Затем в руках доктора появился пульт. Зажегся экран. Гудлак приподнялся на локте. Он увидел себя с растерянным и утомленным лицом. Вот доктор шутит про комарика, делает ему укол… Вот Гудлак открывает глаза, испуганно озирается по сторонам. Вот рот его медленно открывается, и он произносит иноземное слово «яхши» чужим, но вместе с тем, таким знакомым, до мурашек знакомым голосом. А вот он запел. Гудлак закрыл глаза, потом сразу открыл, потом снова закрыл. Он не мог, боялся поверить: он слышал ее голос! Голос той далекой певицы из города Казани, песню которой он услышал несколько лет назад в фитнес-клубе.

Гудлак несся тогда по беговой дорожке и бездумно глазел на сменявшие друг друга картинки музыкального канала. Передавали хит-парад иностранных клипов. На одном из первых мест с конца был ролик из России. Девушка с большой черной косой стояла на фоне белых стен какой-то старинной крепости и пела песню на непонятном языке. Это точно был не русский. Гудлак знал несколько слов по-русски и готов был поручиться, что это не язык его любимого Достоевского. Гудлак остановился и чуть не слетел с дорожки. Потирая подвернувшуюся ногу, он сел на скамейку позади тренажера, не отрывая глаз от черной косы и белых стен. Он не сразу запомнил мудреное имя девушки. Звали ее Венера Батырбаева.

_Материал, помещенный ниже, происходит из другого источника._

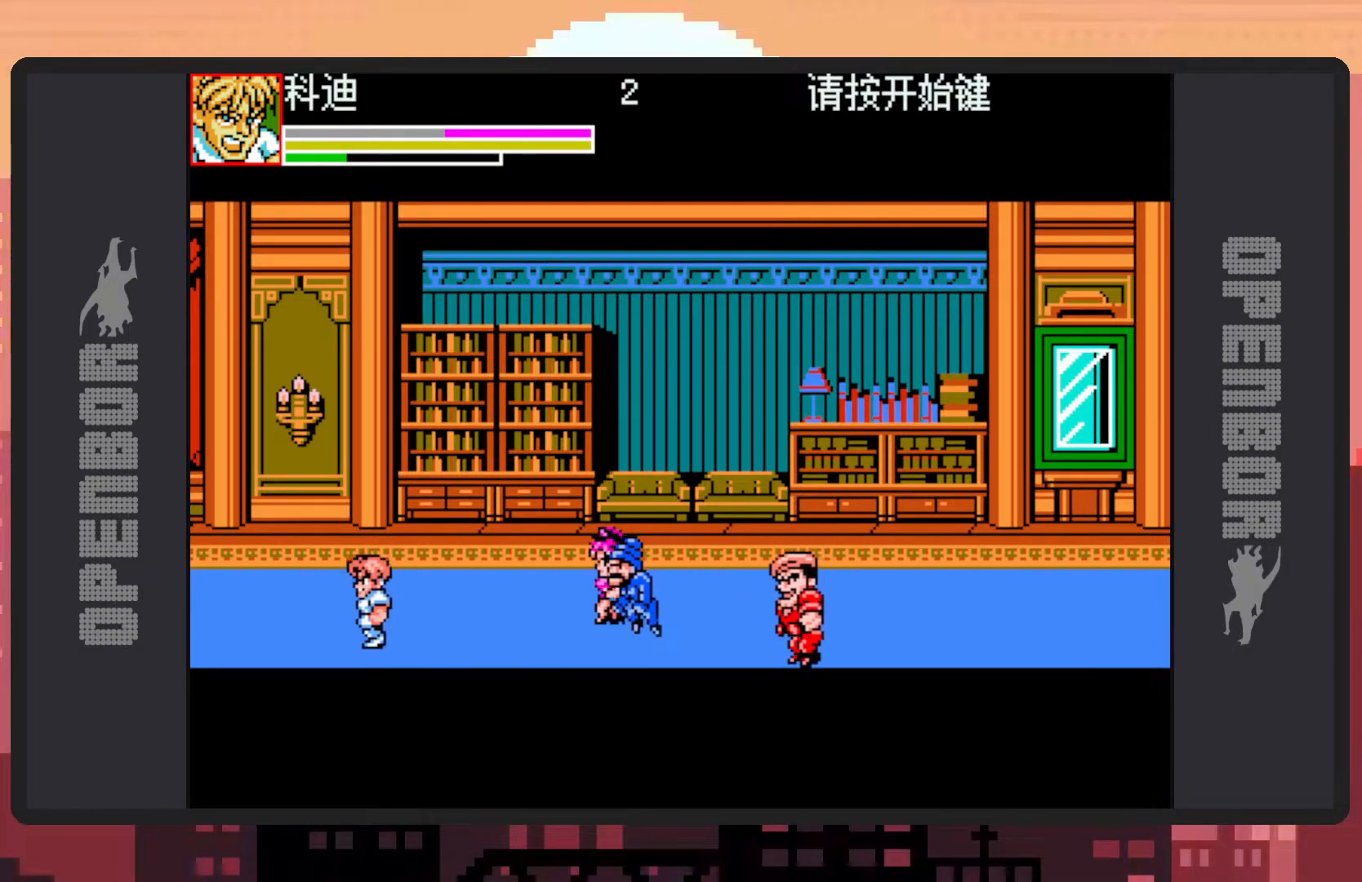
{"buttons": ["Y"], "events": [[17, "DPAD_RIGHT", "down"], [367, "DPAD_RIGHT", "up"], [501, "Y", "down"]]}
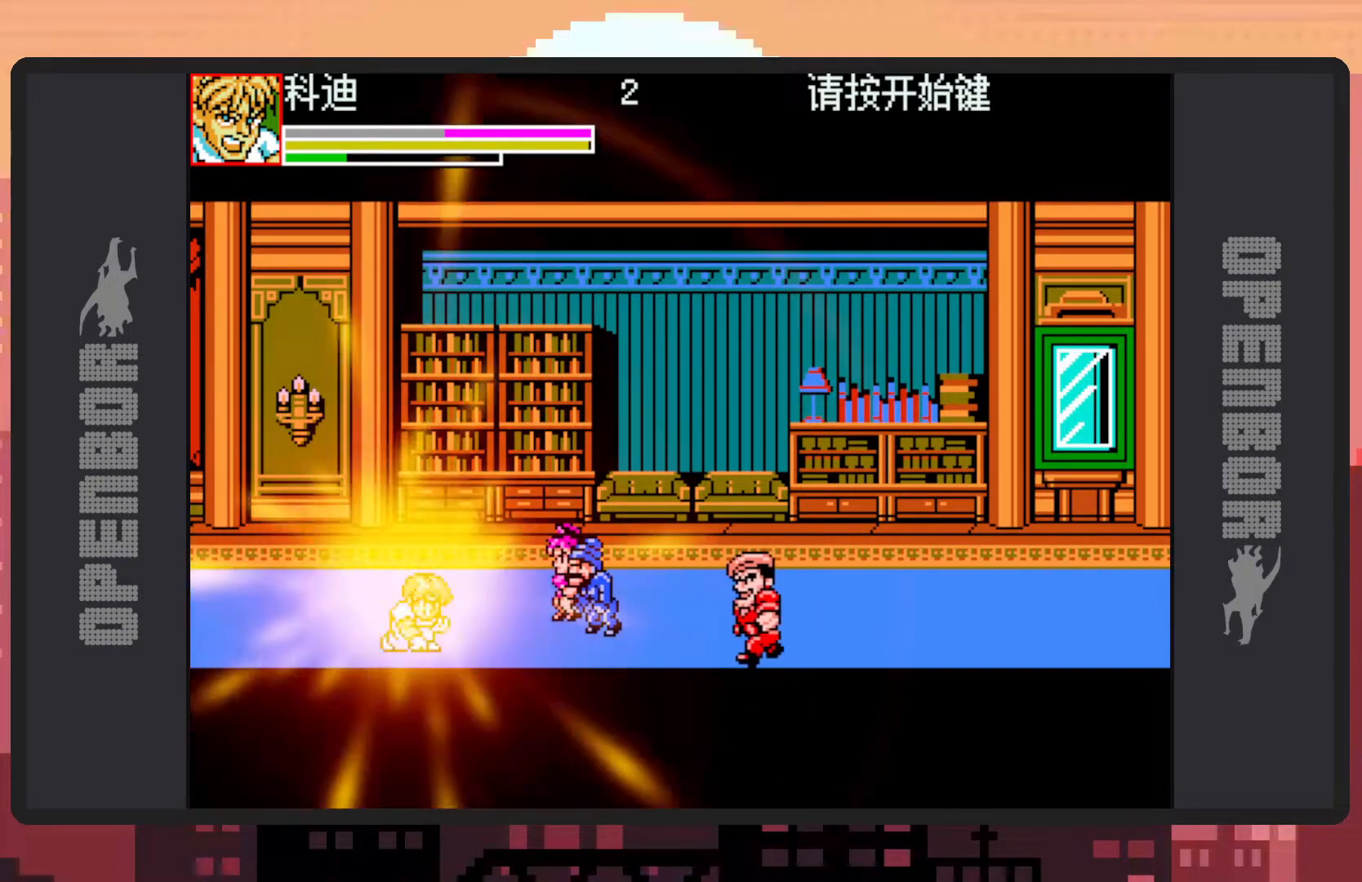
{"buttons": ["DPAD_RIGHT"]}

В раздевалке он принялся искать другие клипы певицы, и понял, что попал. Гудлак просыпался, проводил день и засыпал под пенсии Венеры Батырбаевой. Однажды он выбрался на ее концерт в Москву. До Казани Гудлак так и не доехал: не хватило денег. Довольно скоро понял, что хочет быть таким как она, Венера. Вернее, не как она. А быть ей. В баре, куда Гудлак заруливал по пятницам, один мужик рассказал ему, что сейчас можно не только вживить в мозг любую музыку, но и стать тем человеком, который тебе нравится. Для этого нужно всего-навсего… поселить в своем теле новую душу.

– Как-так поселить? – вытаращил глаза Гудлак.

– Ну как бы тебе объяснить – говорил новый знакомый Гудлака, представившийся Рудиком. – Я не очень силен в медицинских вещах. Нужно найти недавно умершего человека, душа которого только что покинула его тело. Душа еще привязана к своей внешней, телесной оболочке и время от времени возвращается назад к своему туловищу. Это как хозяин дома, который вынужден был по каким-то причинам продать его. Но с домом этим у него связаны приятные воспоминания. Он то и дело приходит к своему, теперь уже бывшему, дому, заглядывает в окна и плачет от печальных мыслей. Так и наша душа, она тоже тоскует по своей прежней телесной оболочке. Три дня она летает над телом, наблюдая, что с ним происходит. Так вот, ученые выдумали такую штуку. Называется она «ловушка для души». Душу умершего человека как бы ловят с помощью сверхчувствительного устройства. Это такая музыка, которая неслышна живому существу, но волшебным образом действует на душу. Когда она, душа то есть, ощущает вибрацию и слышит эту нечеловеческую музыку, она летит на источник звука как бабочка на пламя и снова попадает в тело. Только не в свое бывшее тело, а в новое, куда установили этот источник звука.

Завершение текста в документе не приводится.